Capricorn (12/22-1/19) — In need of a bit of a thawing out, turn the oven on and leave the door open for heat. Also try lining your coat with warm pancakes. Between now and Mardi Gras, thin out your collection of plastic drinkware.

Aquarius (1/20-2/18) — With college football season coming to a close, you should adjust your schedule again to avoid Wal-Mart during peak hours. Between now and Mardi Gras, prepare for the most politically correct Comic Cowboys parade ever.
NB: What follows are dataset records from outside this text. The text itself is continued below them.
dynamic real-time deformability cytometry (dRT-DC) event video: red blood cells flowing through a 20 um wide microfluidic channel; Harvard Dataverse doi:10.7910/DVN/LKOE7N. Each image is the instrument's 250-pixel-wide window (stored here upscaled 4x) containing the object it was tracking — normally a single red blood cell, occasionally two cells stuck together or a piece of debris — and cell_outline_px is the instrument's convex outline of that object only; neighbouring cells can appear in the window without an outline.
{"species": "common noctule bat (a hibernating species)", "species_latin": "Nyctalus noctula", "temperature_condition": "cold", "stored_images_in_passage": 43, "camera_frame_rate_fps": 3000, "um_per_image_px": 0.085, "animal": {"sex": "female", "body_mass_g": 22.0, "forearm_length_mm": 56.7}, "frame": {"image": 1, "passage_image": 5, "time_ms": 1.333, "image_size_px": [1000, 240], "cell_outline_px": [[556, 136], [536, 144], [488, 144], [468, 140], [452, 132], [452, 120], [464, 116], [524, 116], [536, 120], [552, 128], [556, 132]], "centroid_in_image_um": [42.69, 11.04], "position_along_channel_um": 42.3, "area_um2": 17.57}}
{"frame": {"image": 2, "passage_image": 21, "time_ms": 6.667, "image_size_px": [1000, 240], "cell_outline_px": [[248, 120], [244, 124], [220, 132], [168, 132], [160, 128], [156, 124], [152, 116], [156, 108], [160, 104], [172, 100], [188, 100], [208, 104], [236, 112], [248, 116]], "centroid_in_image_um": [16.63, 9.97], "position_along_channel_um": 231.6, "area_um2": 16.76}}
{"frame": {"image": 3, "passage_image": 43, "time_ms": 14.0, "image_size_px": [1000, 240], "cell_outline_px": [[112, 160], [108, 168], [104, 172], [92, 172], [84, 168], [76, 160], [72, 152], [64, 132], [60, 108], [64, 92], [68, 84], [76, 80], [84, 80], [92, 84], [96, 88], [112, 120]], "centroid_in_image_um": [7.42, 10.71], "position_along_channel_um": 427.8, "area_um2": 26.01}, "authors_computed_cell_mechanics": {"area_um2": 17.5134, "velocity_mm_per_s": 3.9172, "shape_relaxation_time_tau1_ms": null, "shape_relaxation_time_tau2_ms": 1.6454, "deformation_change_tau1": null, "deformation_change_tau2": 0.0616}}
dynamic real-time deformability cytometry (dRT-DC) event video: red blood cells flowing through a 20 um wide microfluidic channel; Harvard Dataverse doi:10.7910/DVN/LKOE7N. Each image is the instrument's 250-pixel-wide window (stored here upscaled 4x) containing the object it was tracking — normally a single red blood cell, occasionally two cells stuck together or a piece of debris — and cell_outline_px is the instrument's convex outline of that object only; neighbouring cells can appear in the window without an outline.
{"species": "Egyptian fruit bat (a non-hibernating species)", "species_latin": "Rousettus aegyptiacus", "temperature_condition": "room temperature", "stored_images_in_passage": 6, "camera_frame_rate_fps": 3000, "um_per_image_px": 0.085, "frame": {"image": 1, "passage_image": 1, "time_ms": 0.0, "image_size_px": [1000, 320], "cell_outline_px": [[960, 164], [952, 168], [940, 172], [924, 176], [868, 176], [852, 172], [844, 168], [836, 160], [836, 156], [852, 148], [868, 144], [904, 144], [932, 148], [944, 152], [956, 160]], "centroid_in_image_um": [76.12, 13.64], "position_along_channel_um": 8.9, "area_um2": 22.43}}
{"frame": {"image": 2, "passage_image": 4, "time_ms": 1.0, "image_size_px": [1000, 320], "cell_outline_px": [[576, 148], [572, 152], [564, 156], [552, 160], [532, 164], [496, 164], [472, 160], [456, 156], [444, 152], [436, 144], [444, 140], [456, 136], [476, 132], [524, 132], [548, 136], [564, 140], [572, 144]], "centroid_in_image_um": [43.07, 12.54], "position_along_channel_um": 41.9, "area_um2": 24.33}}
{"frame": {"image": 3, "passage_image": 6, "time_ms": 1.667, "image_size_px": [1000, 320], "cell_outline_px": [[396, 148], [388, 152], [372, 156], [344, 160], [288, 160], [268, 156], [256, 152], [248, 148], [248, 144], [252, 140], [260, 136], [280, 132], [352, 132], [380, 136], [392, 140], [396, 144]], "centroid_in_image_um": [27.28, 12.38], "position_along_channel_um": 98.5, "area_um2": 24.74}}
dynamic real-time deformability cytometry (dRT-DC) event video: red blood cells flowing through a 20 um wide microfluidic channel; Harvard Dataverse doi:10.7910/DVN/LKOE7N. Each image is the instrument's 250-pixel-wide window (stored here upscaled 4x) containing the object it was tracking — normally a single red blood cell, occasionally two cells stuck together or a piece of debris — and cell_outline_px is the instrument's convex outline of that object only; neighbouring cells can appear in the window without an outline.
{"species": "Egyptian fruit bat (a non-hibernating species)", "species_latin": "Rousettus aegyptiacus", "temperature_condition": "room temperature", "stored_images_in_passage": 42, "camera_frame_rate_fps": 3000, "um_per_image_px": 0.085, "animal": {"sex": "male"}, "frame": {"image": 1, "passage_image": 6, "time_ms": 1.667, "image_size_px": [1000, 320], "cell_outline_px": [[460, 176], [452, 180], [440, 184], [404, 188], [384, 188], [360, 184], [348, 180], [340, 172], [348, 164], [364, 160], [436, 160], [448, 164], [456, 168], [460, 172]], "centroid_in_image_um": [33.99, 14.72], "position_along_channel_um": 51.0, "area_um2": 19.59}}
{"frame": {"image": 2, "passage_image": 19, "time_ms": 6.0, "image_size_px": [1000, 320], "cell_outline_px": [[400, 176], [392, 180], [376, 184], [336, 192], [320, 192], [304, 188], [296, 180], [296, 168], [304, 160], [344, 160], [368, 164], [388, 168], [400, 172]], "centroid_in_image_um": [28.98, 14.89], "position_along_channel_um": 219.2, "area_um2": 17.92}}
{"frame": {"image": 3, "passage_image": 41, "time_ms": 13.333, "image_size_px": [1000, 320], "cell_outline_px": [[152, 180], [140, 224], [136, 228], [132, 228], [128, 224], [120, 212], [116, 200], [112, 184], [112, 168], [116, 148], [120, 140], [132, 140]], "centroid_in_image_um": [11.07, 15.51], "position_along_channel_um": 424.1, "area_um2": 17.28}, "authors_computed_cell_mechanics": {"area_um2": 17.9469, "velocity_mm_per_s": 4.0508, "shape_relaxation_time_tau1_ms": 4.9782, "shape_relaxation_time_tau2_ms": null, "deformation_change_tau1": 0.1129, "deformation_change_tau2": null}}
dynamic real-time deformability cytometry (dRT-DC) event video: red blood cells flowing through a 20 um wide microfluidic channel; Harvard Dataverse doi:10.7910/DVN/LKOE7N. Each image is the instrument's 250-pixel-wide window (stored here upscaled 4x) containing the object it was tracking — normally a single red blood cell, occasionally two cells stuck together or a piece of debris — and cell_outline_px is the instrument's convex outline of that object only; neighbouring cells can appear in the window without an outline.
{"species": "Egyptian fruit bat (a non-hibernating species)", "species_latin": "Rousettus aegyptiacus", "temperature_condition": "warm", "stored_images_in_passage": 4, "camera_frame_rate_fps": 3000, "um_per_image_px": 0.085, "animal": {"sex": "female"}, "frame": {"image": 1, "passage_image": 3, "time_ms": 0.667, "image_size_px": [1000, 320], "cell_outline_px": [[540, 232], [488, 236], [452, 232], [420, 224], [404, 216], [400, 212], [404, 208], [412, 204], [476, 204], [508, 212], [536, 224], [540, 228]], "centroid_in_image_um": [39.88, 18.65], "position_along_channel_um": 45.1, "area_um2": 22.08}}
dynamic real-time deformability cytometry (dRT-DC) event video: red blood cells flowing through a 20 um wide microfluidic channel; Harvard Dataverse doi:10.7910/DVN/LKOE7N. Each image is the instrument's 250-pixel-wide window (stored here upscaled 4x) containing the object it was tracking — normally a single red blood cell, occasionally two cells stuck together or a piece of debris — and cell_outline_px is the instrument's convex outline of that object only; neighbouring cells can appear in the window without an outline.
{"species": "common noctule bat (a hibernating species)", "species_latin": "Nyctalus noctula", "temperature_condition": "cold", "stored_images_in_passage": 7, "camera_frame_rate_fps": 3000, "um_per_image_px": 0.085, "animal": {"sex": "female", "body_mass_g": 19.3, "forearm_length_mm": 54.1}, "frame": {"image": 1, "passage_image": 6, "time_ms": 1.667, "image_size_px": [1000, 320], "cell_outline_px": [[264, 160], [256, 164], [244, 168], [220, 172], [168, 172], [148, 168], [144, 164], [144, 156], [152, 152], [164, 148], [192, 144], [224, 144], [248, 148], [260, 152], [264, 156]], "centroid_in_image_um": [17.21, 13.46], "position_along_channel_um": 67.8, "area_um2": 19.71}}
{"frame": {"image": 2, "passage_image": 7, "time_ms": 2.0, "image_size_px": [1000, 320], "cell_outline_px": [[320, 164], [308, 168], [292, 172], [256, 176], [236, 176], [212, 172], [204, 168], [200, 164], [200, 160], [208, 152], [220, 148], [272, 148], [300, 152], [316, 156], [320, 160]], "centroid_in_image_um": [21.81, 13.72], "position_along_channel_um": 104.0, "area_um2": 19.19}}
Pisces (2/19-3/20) — You’ll be forced to reconcile your curiosity of ice skating with your disinterest in ever attempting it. Between now and Mardi Gras, buy a few extra packages of pocket-sized Purell.

Aries (3/21-4/19) — Just when you thought it was over, here comes the Senior Bowl! The winning scavenger hunt item is Baker Mayfield’s autograph on your chest. Between now and Mardi Gras, plan a way to honor the Martin Luther King, Jr. Day of Service.

Taurus (4/20-5/20) — “How’s that New Year, New You thingy workin’ out?” One may ask, in a Sarah Palin accent with a slow blink. Between now and Mardi Gras, start calling around to find out if fresh crawfish are available again.

Gemini (5/21-6/21) — Envision a world where an A&M Peanut Shop is on every corner. Probably a lot of allergic people would be hospitalized. Between now and Mardi Gras, go ahead and try at least one different King Cake every week.

Cancer (6/22-7/22) — Cook creatively in the new year. Now is the time to “drop a new recipe on that ass,” as promised. Between now and Mardi Gras, remind your significant other daily to not forget about Valentine’s Day.

Leo (7/23-8/22) — Now that octogenarians are getting shot during robberies in broad daylight in Mobile, you rethink that decision not to retire to the Eastern Shore. Between now and Mardi Gras, try to learn a little bit about the new tax laws.

Virgo (8/23-9/22) — “The only answer for the City Council, or for any government anywhere for that matter, is to dissolve the presidency, obviously,” you say, slowly sipping a southern cocktail. Between now and Mardi Gras, replace your standard business cards with personalized doubloons.

Libra (9/23-10/22) — You and a like-minded coalition of the willing form a shadow government to institute the policies of the Fairhope mayor. Between now and Mardi Gras, consider buying a king size heated blanket.

Scorpio (10/23-11/21) — In a hastily written letter to the editor, you’ll demand they move the MoonPie drop to noon in June, to accommodate (potentially) better weather. Between now and Mardi Gras, try to play a game as satisfying as “Duck Hunt.”

Sagittarius (11/22-12/21) ­­— You’ve waited all for this — long johns weather — so don’t let the naysayers get you down. Go early ‘90s and pair it up with flannel. Between now and Mardi Gras, invest in the stock market.